Praxisbeispiele: Von Brückenbauern und Detektivgeschichten

Im Dialog mit Partnern aus Wissenschaft und Praxis wurden im dritten Teil der Konferenz Umsetzungsbeispiele präsentiert. Dabei ging es vor allem um die Frage, wie sich wissenschaftliche Erkenntnisse im Schulalltag umsetzen lassen. Mit Begeisterung trugen Margit Dreischer, Gabriele Krieling und Dr. Dirk Bennhardt ihre Projekte vor und ernteten für ihr Engagement viel Applaus.
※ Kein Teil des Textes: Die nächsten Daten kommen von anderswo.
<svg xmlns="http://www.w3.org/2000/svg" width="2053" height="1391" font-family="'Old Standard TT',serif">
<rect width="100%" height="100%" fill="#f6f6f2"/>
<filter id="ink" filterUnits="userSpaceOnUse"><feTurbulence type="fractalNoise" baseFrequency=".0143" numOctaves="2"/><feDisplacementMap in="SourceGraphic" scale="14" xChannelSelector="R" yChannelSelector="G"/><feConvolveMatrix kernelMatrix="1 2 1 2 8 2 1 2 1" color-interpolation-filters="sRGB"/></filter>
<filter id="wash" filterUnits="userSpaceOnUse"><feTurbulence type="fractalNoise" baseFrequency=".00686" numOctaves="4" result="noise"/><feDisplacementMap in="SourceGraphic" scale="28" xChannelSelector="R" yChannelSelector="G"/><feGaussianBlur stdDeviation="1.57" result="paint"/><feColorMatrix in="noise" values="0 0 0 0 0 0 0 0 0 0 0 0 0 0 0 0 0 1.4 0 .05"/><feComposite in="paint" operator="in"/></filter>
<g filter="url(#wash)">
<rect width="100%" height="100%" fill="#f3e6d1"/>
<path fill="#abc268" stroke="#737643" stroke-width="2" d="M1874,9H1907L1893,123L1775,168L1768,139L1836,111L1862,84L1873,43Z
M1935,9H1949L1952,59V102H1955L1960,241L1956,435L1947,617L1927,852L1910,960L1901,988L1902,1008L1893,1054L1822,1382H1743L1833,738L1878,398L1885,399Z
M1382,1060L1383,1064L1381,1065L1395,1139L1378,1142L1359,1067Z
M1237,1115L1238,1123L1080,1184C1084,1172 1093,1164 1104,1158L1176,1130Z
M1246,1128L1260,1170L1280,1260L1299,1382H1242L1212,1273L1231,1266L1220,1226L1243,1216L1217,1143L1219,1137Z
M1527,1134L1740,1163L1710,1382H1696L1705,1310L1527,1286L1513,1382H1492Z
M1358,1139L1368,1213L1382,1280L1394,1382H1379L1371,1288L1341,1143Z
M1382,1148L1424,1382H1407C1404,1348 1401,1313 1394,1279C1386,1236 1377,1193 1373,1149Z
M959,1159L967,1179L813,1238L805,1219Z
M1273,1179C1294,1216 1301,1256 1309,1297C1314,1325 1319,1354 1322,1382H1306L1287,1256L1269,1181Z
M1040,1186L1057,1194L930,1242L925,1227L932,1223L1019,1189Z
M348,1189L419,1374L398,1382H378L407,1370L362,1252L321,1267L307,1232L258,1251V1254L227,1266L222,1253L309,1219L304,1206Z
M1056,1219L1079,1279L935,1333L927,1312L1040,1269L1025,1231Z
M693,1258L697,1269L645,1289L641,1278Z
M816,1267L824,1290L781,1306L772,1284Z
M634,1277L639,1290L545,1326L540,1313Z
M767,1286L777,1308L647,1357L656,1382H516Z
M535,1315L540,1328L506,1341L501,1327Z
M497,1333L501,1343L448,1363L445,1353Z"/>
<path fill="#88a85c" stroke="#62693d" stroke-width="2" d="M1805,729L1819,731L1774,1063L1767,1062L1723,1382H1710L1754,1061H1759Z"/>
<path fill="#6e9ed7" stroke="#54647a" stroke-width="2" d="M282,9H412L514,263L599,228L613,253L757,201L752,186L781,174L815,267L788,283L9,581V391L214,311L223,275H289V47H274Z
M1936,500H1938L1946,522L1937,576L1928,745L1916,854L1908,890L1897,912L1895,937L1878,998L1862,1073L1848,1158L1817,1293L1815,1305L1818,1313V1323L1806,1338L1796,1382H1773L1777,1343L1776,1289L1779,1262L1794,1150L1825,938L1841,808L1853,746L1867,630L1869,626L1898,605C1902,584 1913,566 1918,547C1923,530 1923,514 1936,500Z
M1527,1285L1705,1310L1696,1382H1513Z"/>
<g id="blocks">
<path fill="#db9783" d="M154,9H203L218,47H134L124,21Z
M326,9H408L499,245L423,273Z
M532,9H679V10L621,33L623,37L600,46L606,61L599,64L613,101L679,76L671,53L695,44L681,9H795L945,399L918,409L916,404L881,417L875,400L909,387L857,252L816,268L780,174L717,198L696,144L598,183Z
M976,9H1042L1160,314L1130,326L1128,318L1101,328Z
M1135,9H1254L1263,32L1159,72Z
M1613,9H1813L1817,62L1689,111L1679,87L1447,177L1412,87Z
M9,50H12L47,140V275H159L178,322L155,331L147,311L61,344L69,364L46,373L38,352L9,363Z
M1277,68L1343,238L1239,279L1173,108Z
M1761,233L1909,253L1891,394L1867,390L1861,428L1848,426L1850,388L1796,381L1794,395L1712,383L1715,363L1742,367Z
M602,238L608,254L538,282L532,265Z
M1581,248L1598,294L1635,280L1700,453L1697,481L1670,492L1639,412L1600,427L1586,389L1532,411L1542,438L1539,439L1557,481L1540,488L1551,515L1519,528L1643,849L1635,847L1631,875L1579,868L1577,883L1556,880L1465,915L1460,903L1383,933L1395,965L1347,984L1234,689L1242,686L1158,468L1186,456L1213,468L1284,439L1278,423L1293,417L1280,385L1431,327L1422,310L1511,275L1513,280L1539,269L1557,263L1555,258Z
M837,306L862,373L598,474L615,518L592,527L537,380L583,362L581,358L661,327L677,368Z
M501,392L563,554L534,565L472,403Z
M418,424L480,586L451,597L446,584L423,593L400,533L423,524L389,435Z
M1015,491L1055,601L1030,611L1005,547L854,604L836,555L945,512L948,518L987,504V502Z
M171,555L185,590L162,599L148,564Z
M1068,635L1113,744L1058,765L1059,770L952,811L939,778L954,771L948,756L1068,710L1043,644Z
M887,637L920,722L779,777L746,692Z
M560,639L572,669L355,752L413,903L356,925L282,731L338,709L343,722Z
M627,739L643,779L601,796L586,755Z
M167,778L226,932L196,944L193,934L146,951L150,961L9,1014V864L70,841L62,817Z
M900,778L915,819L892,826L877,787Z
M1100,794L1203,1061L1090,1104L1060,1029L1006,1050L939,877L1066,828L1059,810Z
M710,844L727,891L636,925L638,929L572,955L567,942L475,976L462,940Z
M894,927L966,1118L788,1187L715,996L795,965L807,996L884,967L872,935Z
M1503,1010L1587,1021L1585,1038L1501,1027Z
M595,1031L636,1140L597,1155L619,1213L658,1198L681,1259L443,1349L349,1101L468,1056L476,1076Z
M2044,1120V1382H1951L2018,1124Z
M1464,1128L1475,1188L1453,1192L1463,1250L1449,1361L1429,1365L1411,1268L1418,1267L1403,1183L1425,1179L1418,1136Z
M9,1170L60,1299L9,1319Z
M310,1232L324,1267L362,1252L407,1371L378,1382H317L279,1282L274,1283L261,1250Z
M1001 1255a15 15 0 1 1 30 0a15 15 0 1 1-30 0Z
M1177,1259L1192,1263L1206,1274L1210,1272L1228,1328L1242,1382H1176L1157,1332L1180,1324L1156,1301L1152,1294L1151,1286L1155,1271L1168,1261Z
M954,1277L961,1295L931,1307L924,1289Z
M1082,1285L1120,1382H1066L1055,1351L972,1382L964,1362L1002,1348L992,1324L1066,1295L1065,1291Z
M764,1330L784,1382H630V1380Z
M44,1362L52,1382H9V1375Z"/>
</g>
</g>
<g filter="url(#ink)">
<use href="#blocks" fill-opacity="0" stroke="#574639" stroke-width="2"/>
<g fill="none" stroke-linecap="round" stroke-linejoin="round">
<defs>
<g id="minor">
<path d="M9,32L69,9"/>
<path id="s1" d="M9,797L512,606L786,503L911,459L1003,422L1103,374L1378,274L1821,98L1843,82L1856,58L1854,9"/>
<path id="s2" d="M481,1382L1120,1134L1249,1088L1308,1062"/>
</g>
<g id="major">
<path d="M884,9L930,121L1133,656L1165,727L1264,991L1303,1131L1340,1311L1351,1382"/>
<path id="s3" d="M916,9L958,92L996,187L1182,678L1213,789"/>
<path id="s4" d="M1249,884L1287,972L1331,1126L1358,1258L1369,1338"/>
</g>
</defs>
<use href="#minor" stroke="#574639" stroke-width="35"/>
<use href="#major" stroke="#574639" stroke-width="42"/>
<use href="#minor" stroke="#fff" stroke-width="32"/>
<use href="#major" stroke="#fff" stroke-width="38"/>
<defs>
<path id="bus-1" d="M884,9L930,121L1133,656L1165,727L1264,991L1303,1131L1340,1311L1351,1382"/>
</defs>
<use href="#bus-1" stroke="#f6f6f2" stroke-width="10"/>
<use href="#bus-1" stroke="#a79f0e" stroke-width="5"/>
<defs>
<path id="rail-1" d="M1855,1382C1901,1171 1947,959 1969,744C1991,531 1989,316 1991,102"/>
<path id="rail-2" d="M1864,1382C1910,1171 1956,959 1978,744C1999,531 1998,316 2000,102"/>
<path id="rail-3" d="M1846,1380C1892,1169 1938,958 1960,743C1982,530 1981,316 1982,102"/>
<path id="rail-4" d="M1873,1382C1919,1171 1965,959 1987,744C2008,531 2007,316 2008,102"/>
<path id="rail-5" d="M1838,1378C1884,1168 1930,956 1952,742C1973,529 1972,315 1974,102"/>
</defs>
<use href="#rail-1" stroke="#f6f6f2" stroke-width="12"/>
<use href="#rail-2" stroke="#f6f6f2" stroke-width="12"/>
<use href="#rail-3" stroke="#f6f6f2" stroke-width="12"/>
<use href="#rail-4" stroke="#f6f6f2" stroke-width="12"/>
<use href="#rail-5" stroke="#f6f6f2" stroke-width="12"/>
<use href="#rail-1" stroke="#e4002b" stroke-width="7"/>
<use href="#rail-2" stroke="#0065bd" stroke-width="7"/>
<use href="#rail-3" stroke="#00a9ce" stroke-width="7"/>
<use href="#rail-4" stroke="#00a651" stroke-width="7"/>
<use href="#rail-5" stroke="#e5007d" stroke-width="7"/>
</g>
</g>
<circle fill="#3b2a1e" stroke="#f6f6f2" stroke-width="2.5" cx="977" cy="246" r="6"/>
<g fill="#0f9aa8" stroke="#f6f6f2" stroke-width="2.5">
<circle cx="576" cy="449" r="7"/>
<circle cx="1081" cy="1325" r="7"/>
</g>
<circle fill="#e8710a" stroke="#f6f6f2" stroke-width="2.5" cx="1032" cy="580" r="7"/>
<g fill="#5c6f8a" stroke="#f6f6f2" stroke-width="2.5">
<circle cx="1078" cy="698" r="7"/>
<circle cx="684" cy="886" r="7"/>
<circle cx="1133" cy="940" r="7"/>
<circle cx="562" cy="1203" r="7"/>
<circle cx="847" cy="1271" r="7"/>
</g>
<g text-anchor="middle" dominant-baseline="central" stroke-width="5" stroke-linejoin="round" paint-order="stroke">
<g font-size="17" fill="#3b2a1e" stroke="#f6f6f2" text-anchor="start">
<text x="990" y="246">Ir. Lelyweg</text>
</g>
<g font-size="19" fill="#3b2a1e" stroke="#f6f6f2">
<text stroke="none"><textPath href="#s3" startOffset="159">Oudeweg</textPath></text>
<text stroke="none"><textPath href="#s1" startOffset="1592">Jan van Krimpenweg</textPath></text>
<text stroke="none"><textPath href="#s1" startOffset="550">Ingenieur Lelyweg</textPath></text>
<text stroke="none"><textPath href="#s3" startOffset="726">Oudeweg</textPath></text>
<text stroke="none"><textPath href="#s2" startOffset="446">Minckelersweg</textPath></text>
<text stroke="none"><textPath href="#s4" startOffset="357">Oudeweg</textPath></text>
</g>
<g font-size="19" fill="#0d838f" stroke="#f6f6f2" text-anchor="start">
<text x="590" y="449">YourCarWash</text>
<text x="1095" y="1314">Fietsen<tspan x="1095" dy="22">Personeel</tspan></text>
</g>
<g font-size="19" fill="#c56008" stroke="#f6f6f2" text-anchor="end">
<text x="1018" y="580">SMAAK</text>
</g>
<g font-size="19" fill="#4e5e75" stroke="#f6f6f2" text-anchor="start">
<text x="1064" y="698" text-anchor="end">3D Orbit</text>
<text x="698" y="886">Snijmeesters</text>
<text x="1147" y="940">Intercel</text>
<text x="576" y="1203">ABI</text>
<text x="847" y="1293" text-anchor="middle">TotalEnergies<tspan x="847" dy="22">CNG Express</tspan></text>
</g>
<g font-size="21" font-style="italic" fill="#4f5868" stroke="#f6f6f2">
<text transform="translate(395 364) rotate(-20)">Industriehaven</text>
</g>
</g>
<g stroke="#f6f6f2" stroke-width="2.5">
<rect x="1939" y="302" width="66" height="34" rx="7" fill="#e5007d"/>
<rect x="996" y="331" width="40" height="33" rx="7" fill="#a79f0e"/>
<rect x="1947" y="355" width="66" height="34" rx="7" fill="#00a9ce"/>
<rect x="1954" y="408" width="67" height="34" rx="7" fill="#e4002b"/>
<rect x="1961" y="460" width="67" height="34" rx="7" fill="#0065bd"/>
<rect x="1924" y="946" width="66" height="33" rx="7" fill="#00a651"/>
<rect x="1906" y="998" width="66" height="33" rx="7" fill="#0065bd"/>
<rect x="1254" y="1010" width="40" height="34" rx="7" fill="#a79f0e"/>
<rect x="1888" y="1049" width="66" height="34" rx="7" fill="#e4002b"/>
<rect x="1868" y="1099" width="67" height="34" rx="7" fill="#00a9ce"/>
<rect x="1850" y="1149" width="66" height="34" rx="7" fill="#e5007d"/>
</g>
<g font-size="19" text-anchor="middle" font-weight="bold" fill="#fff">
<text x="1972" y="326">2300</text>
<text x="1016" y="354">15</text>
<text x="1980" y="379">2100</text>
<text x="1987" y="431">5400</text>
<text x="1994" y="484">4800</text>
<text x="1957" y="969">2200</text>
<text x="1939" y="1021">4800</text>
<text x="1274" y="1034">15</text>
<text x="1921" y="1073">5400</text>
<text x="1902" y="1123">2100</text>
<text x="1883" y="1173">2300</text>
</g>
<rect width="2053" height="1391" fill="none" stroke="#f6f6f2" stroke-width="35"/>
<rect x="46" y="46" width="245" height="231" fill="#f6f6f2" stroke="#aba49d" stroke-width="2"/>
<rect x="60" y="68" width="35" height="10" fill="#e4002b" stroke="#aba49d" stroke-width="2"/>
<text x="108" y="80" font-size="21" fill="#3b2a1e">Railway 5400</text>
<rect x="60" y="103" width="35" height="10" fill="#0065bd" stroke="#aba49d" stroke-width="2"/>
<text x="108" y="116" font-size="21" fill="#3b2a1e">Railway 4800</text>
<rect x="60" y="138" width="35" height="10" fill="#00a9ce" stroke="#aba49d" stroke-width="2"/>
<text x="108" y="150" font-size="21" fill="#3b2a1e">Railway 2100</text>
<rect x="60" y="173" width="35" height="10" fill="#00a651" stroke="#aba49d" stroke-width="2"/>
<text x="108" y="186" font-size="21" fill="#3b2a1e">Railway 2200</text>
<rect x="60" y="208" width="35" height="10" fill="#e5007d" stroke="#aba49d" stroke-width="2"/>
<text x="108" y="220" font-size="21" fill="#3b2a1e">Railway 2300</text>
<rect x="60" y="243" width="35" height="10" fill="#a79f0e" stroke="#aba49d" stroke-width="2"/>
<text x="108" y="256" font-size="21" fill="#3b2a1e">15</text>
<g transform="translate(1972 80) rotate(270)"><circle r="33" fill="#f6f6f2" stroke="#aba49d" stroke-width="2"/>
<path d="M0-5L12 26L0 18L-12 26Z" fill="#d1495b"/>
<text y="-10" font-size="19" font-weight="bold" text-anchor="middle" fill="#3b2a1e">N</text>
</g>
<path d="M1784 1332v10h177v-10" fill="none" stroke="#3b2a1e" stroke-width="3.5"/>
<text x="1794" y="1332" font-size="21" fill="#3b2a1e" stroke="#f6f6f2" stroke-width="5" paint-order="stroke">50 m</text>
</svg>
Lesen Lernen über spannende Detektivgeschichten (Leseförderung an Grundschulen), spielerische Sprachförderung über freundschaftliche Begegnungen ("Sprache verbindet") oder Studierende als Brückenbauer zwischen Schule und Hochschule ("Brückenprojekt Mathematik" der FH Dortmund): so pragmatisch sehen die Dortmunder Ansätze aus.

Masterplan 2.0 in Arbeit

Die Veranstaltung endete mit einem Ausblick durch Oberbürgermeister Ullrich Sierau. Er stellte heraus, dass der Masterplan Wissenschaft als Prozess zu verstehen sei, der von der Beteiligung und dem Engagement der Partner lebe. Die wertvollen Hinweise aus den Selbstberichten der Arbeitsgruppen und das externe Expertengutachten werden nun im kontinuierlichen Dialog mit den Partnern weiter ausgewertet und zu einem "Masterplan 2.0" weiterentwickelt.